Incentives provided take two forms, both of which can apply concurrently:

  • Tax Holidays and Exemptions. These usually apply from the first profit-making year, or the fourth revenue generating year, and result in a specified period where no tax will apply (often 2-4 years) and/or a 50% reduction of tax for a specified length of time.
  • Preferential Tax Rates. These preferential rates can reduce applicable CIT rates to between 10 and 17% and apply from 10 years to indefinitely for certain projects.

Furthermore, the Government passes incentives from time-to-time for small and medium sized enterprises (SMEs), which can reduce the primary tax rate applicable during specified tax years. However, this usually does not apply to international investors conducting M&A as these are multinational companies, too large to be considered SMEs.

9. Currency Flow

Although not a tax, currency flow is also highly regulated in Vietnam, significantly influencing the financial sphere of each cross-border M&A transaction. Recent developments in Laws brought about by the 2014 Law on Investment and State Bank of Vietnam-issued Circular 06/2019/TT-NHNN have eased some regulations, especially regarding Foreign Direct investment (FDI).

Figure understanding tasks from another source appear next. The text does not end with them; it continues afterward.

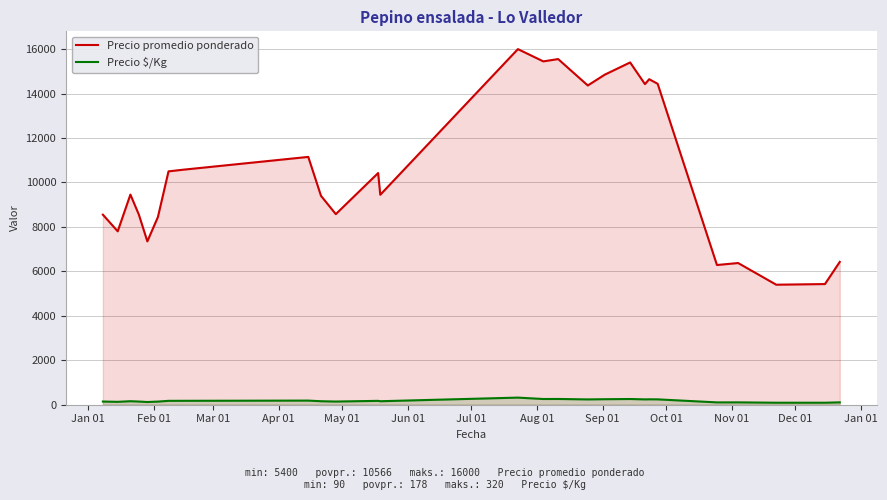

Reading right to left, transcribe all the data shown in this chart.

Precio promedio ponderado: 6425	5429	5400	6375	6286	14440	14646	14425	15400	14850	14364	15552	15448	16000	9446	10425	8575	9400	11150	10575	10500	8448	7350	8552	9455	7802	8552
Precio $/Kg: 107	90	90	106	105	241	244	240	257	248	239	259	257	320	157	174	143	157	186	176	175	141	122	143	158	130	143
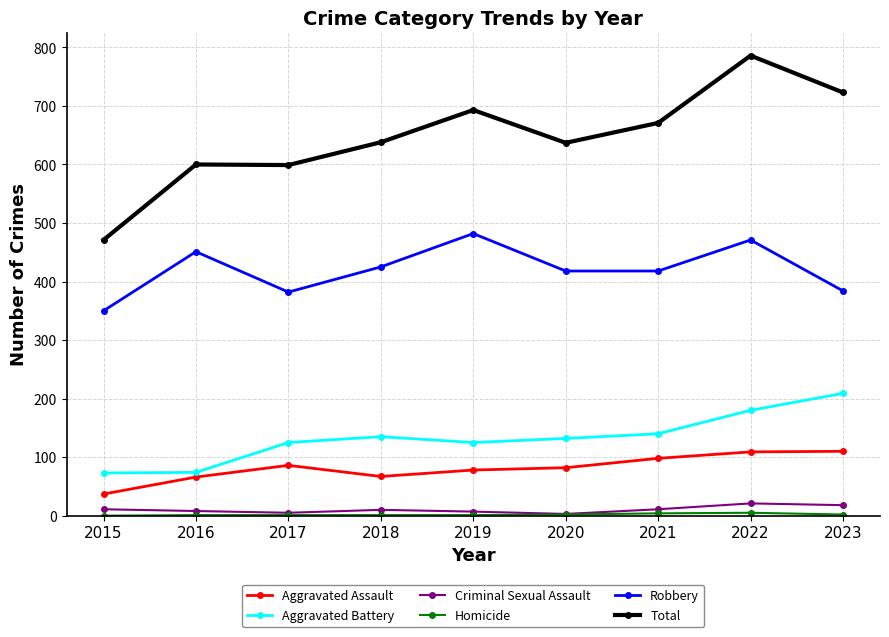

The Total series shows 786 at 2022. True or false?

True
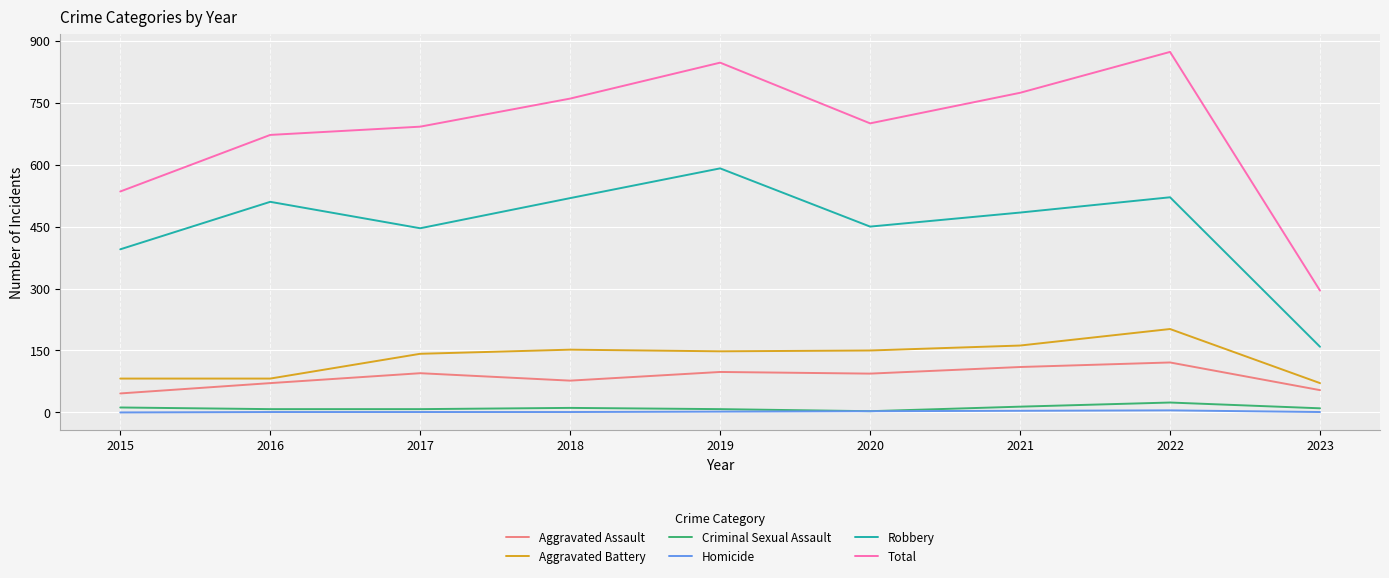

At which category is the sum across all series the highest?

2022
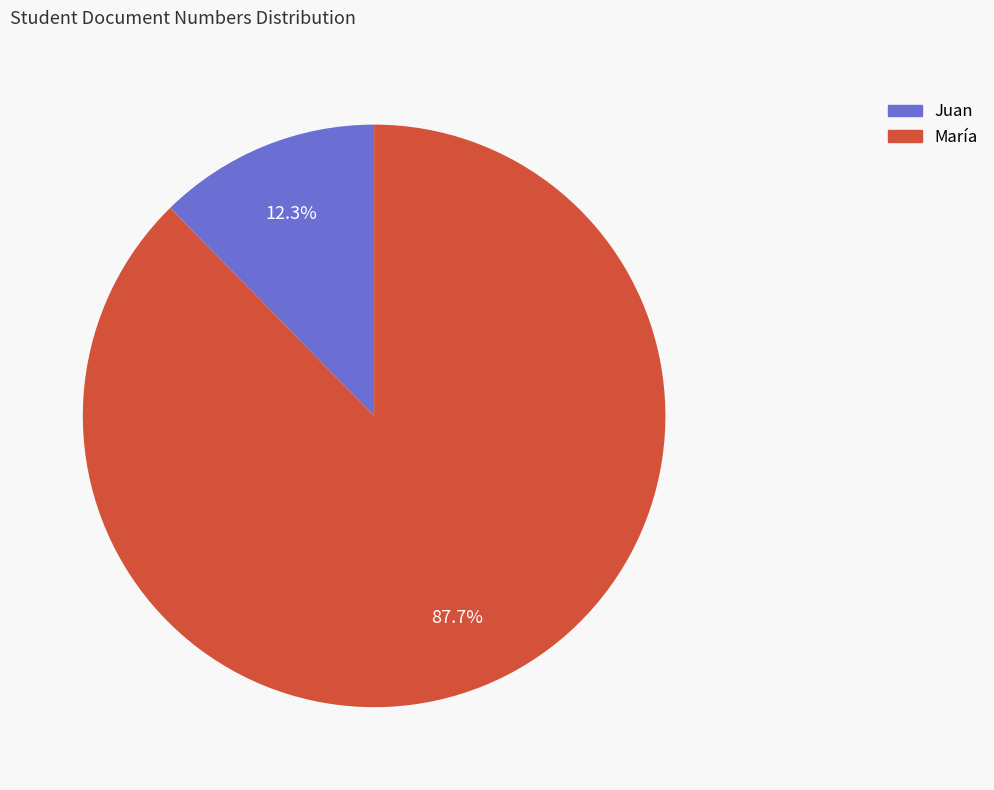

To the nearest percent, what is the average slice percentage?

50%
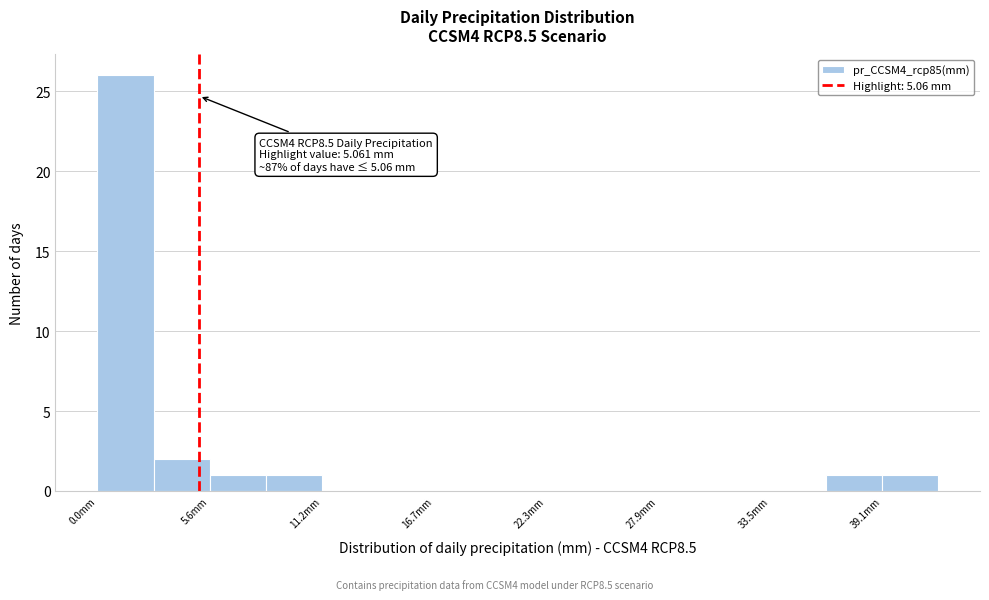

Around what value on the x-axis is the tallest bar? Give the approximate position of its centre, as read against the axis.

1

For instance, a good example of this is that Vietnamese Law now allows foreign purchasers to pay foreign sellers in foreign currencies outside of Vietnam.

Nevertheless, there are still numerous restrictions regarding the currency flow in Vietnam, including:

  • Tranche Structure: In M&A transactions with multiple tranches, the settlement of the price may differ in each tranche. For example, if the target company is a domestically owned company without a Direct investment Capital Account (DICA) in the first tranche, the payment must be made via the Indirect investment Capital Account (IICA) of the foreign investor. If the target company becomes an FDI Company in the second tranche, there will be a need for a target company to possess a DICA, to which the payment must be made.
  • Direct vs. Indirect Investment: An acquisition of a majority stake in a domestic company by a foreign investor should be considered a direct investment activity e, but Circular 06 allows for a payment to be made from the investor’s IICA if the target company does not have a DICA.
  • Resident vs. Non-Resident Investors: When both the purchaser and the seller are foreign investors without resident status in Vietnam, the payment can be made in their offshore accounts. However, the Law enables the purchaser to do so if they prefer to make the payment onshore in Vietnam via the DICA of the target company to ensure compliance with capital transfer tax regulations.
  • Tax Considerations: It is crucial to consider tax implications when structuring the payment flow. Compliance with tax regulations, including capital transfer tax, should be a priority to avoid potential legal issues and penalties.

In conclusion, the Vietnamese tax provisions system is still a tough nut to crack for foreign investors trying to conduct cross-border M&A, just like for any other tax-related activities. Although it is gradually improving to comply with international treaty standards Vietnam signed up to, there are still numerous restrictions present, which are difficult for investors to navigate through, thus it is crucial for them to employ competent professionals who will be able to ensure full legal compliance to enable cross-border M&A to run as smoothly for the transacting parties as possible.

The article is based on laws applicable at the time noted as above and may no longer be appropriate at the time the reader approaches this article as the applicable laws and the specific cases that the reader may wish to apply may have changed. Therefore, the article is for referencing only.